Third, we are told that adversaries have “a history of hostility” to the USA.  Translation:  The U.S. government has a history of hostility tothem.  Somehow, in producing a narrative of continuous conflict, we manage to forget America’s efforts to strangle the Russian, Chinese, and Iranian revolutions at birth, overthrow upstart regimes around the world, and maintain global hegemony by killing vast numbers of people in Asia, Africa, and Latin America. What this narrative also ignores are significant periods of cooperation such as World War II, when the Russians sacrificed 20 million people to enable the Allies to defeat Adolf Hitler.

My point here is not that nation-states like the United States, Russia, and China are harmless buddies.  Far from it.  They are organized, elite-dominated polities with violent proclivities representing what one might call the post-adolescent phase of human social development. Nevertheless, it makes no sense at all to single out a few such entities and label them adversaries, when what that term really reflects is the labeler’s own fear, hostility, and uncertainty about the relationship.

The United States defeated Russia in the Cold War.  Thirty years later, the Russians are reasserting their claim to be treated as a significant player in world politics.  Does this make Putin an adversary, or merely another participant in the geopolitical poker game?  Xi Jinping is the latest arrival at the table, one with a very large supply of chips and nerve.  Is he therefore an adversary or merely a player to be taken seriously?  Ali Khameini’s ambitions are far more limited; he wants to be a top-rated regional player.  Is he an adversary, or merely an opponent pro tem of certain players we have decided to label allies?

You may object that the metaphor is ill chosen; international politics is a matter of life and death, not a poker game.  But the only party to view the struggle for prosperity, respect, and a place in the sun as an all-or-nothing existential proposition is the monopolist.  To the American elite, China’s ambitious and self-protective economic development programs feel like a threat.  Ditto with regard to Putin’s assertion of Russian interests in bordering states and the Black Sea region.  This is notbecause China and Russia are adversaries, however, but because such moves threaten to turn a global monopoly into an oligopoly.  What the term obscures is the process by which a superpower-dominated world is becoming  multi-polar.

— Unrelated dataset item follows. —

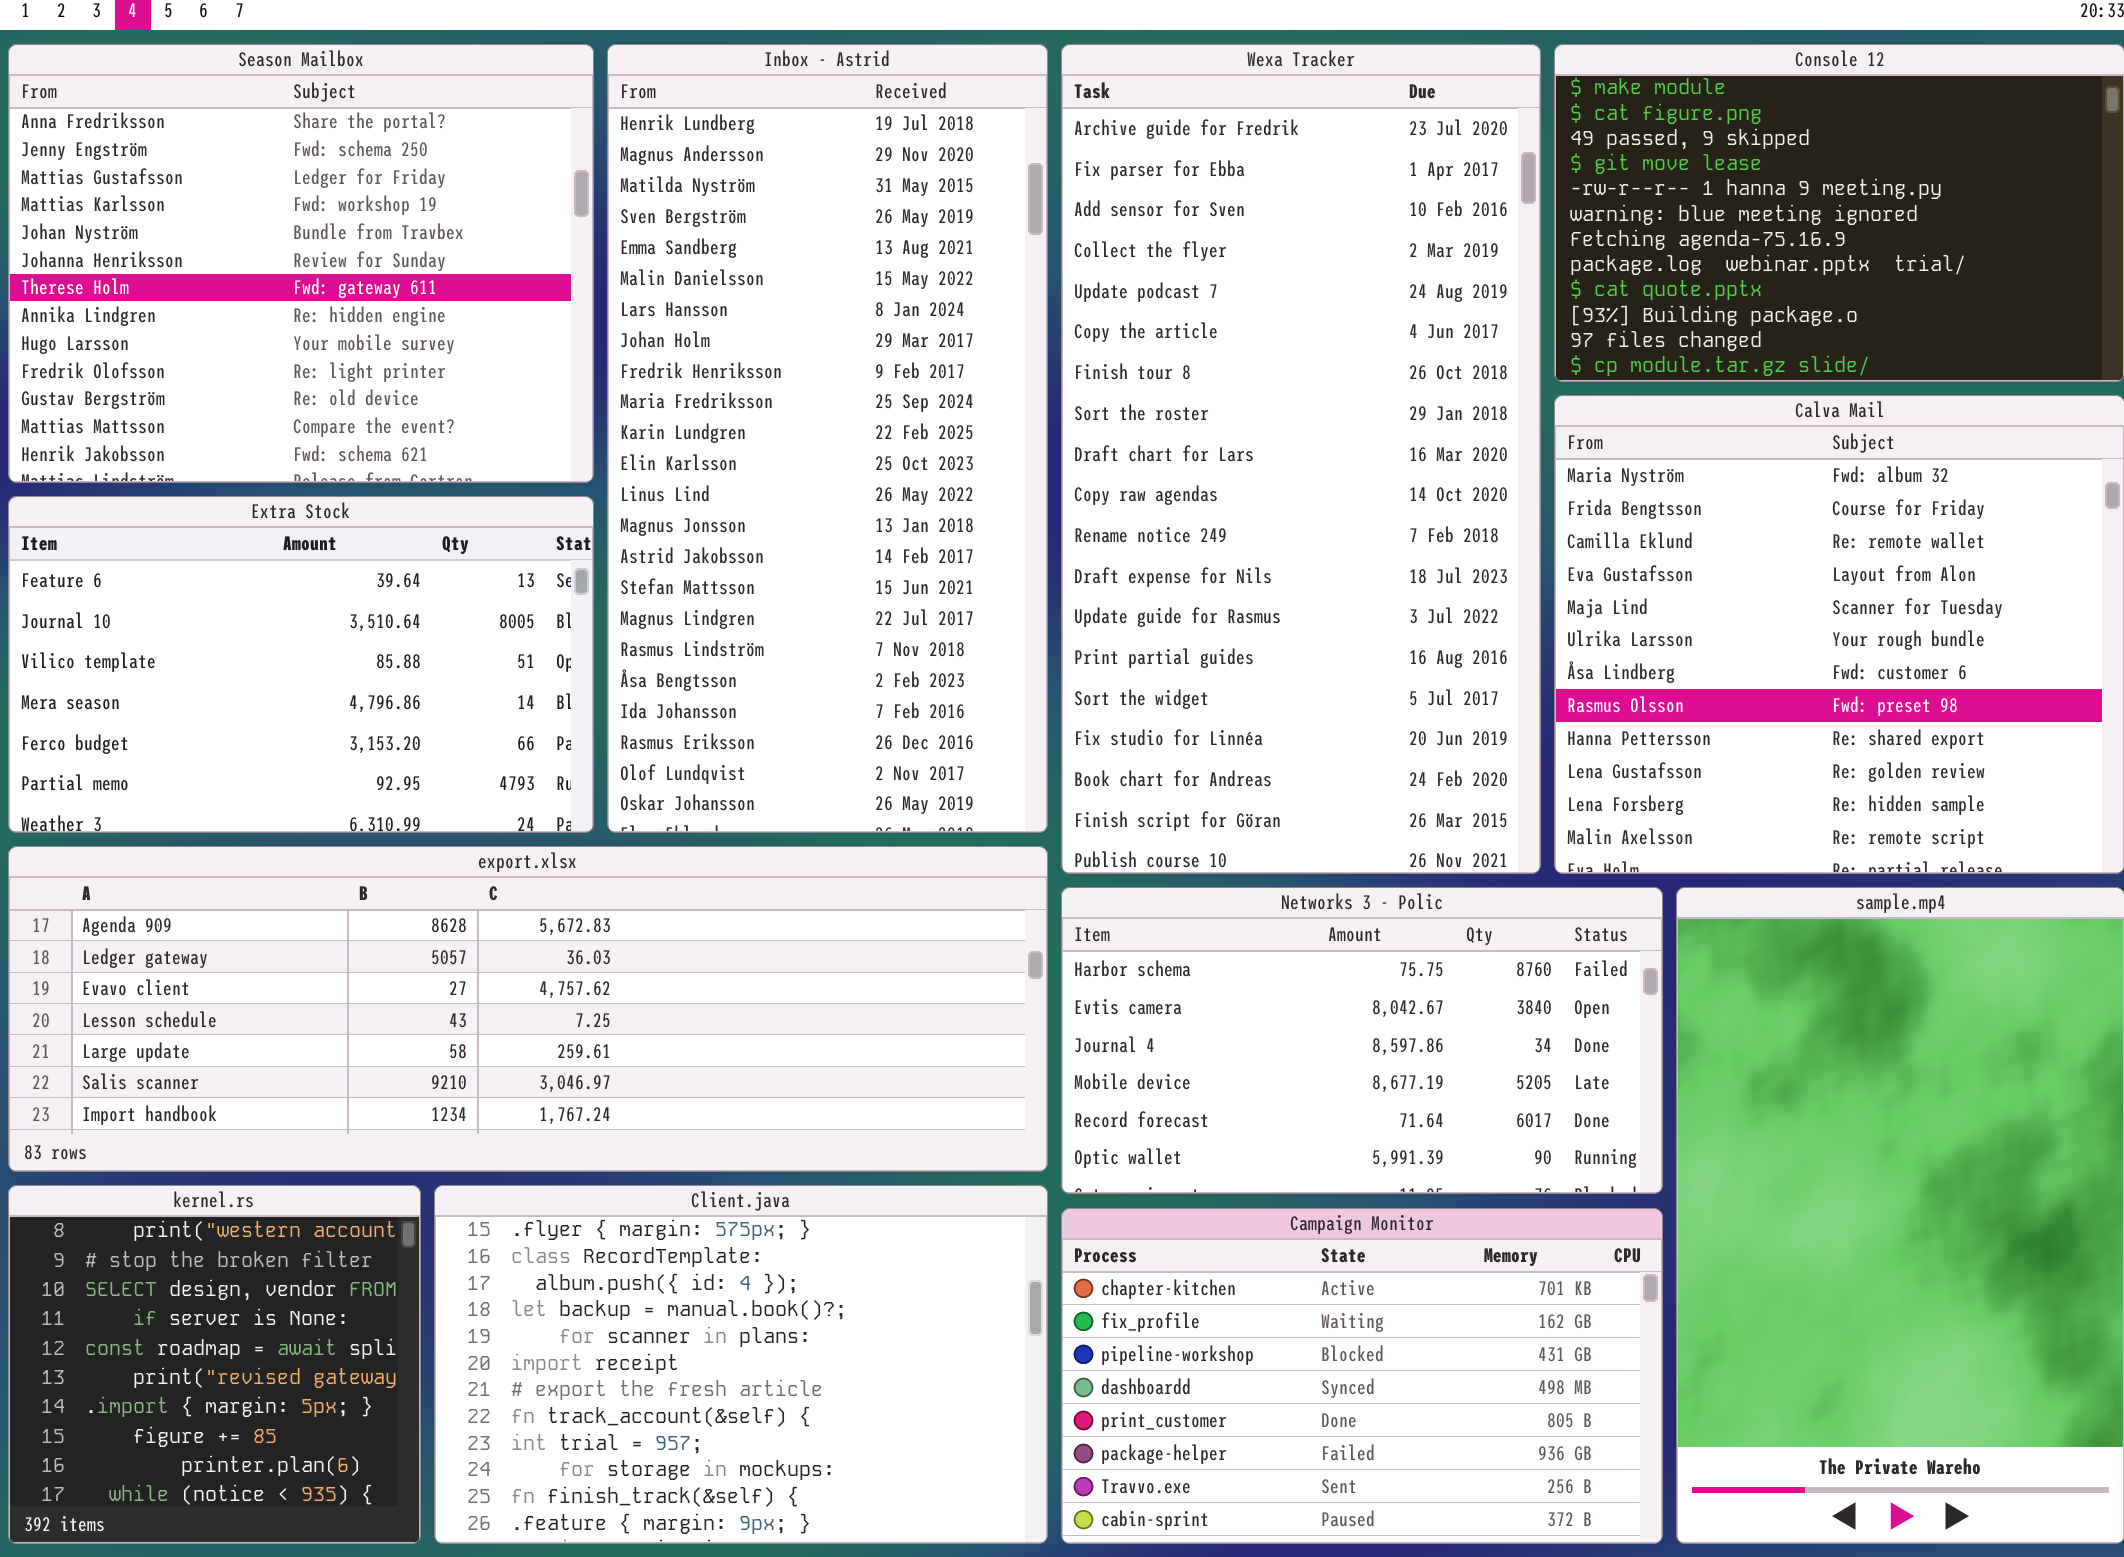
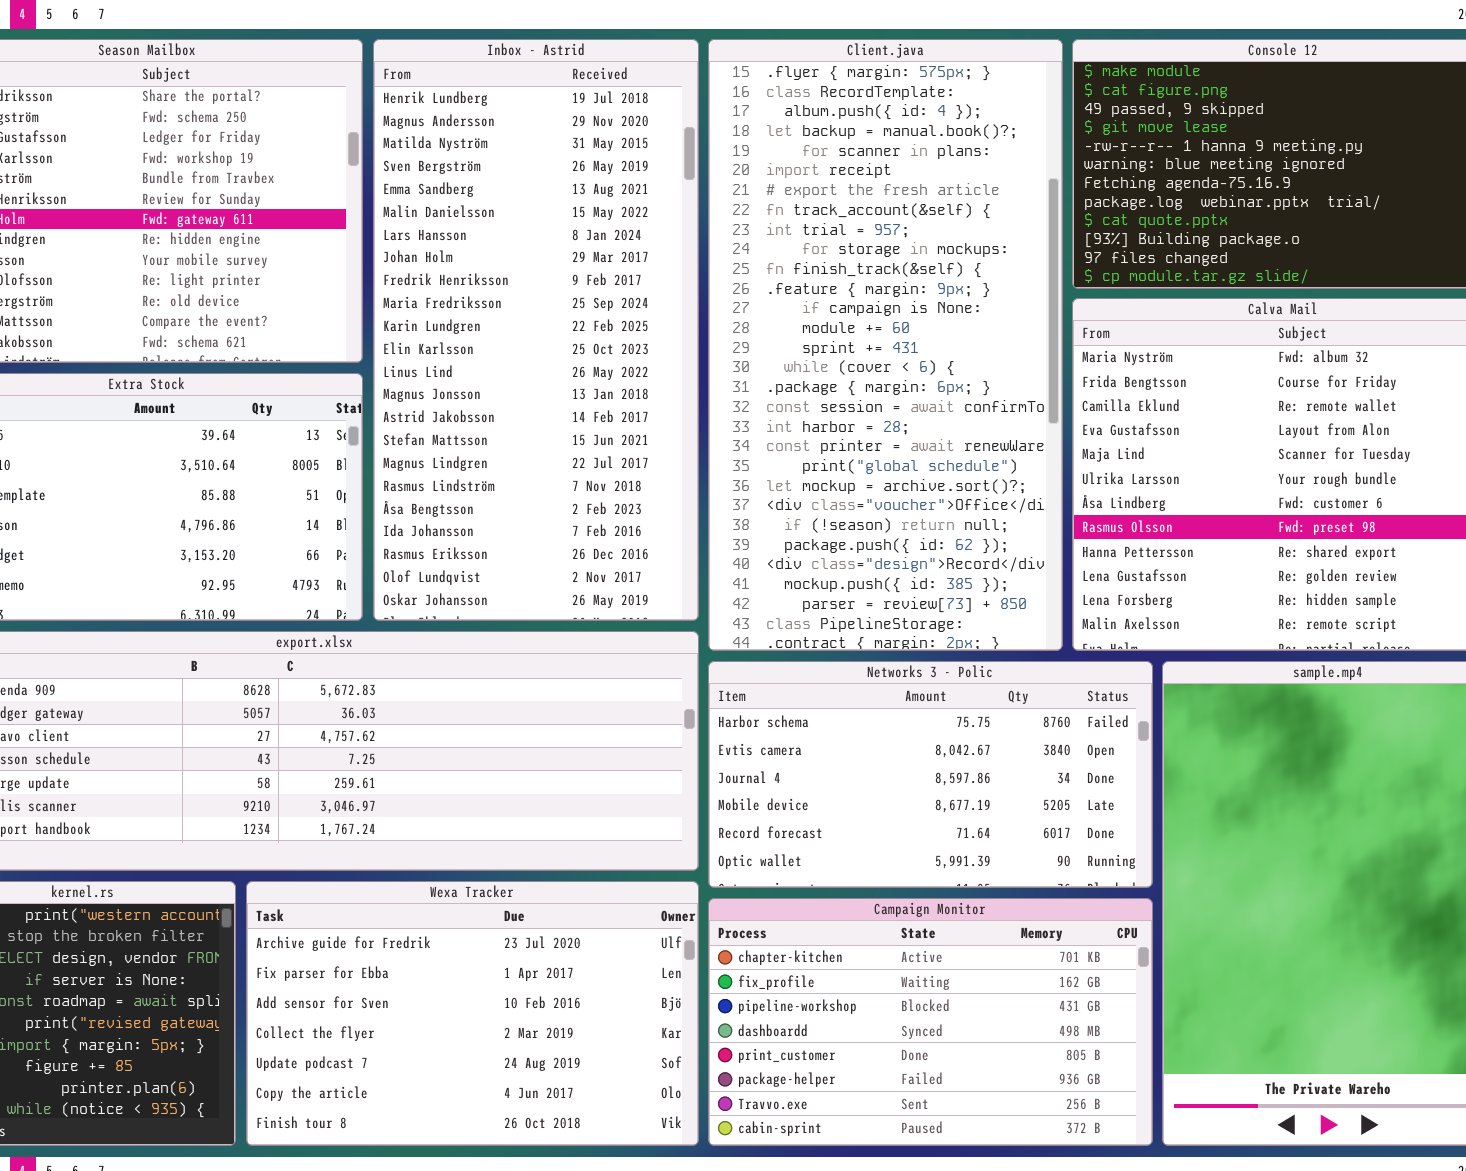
Wexa Tracker: [1061,44,1541,874] -> [246,881,699,1146], moved, resized
Client.java: [434,1185,1048,1544] -> [708,39,1063,651], moved, resized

Weirdly enough, Donald Trump seems sometimes to have a better understanding of this development than the U.S. military and intelligence establishments and the right wing of the Democratic Party.  What Trump does not understand, however, is that the move towards multi-polarity will not produce a stable world order.  In the twentieth century, the “Great Game” of global power politics gave us two world wars.  In recent years, the game has become increasingly dangerous and dysfunctional, since it exacerbates rather than solves the underlying social problems that generate terrorism and other forms of violence.  And “violence” now includes a potential nuclear and thermonuclear firestorm.

For this reason, the only game worth playing from here on is one that transforms the current structure of global politics by moving from adversarial relations between nation-states to cooperative relations between peoples.  I hear that our Russian “adversaries” are creating a museum to commemorate the cooperation between Americans and Russians during the early days of World War II.  In Berlin, the Dialogue of Civilizations Research Institute conducts annual forums on topics like “Multipolarity and dialogue in global and regional developments: imagining possible futures” (2017).  Many other programs around the world, including some sponsored by my own university, are moving in a similar direction.

With a little luck and determination, we may live long enough to become participants in a human civilization.  In this effort, as George Orwell understood, language matters.  A first step, small but significant, will be to stop calling Russia, China, Iran, and other global neighbors adversaries.  Fellow players presently engaged in a dangerous game, we can recognize them now as future friends and partners.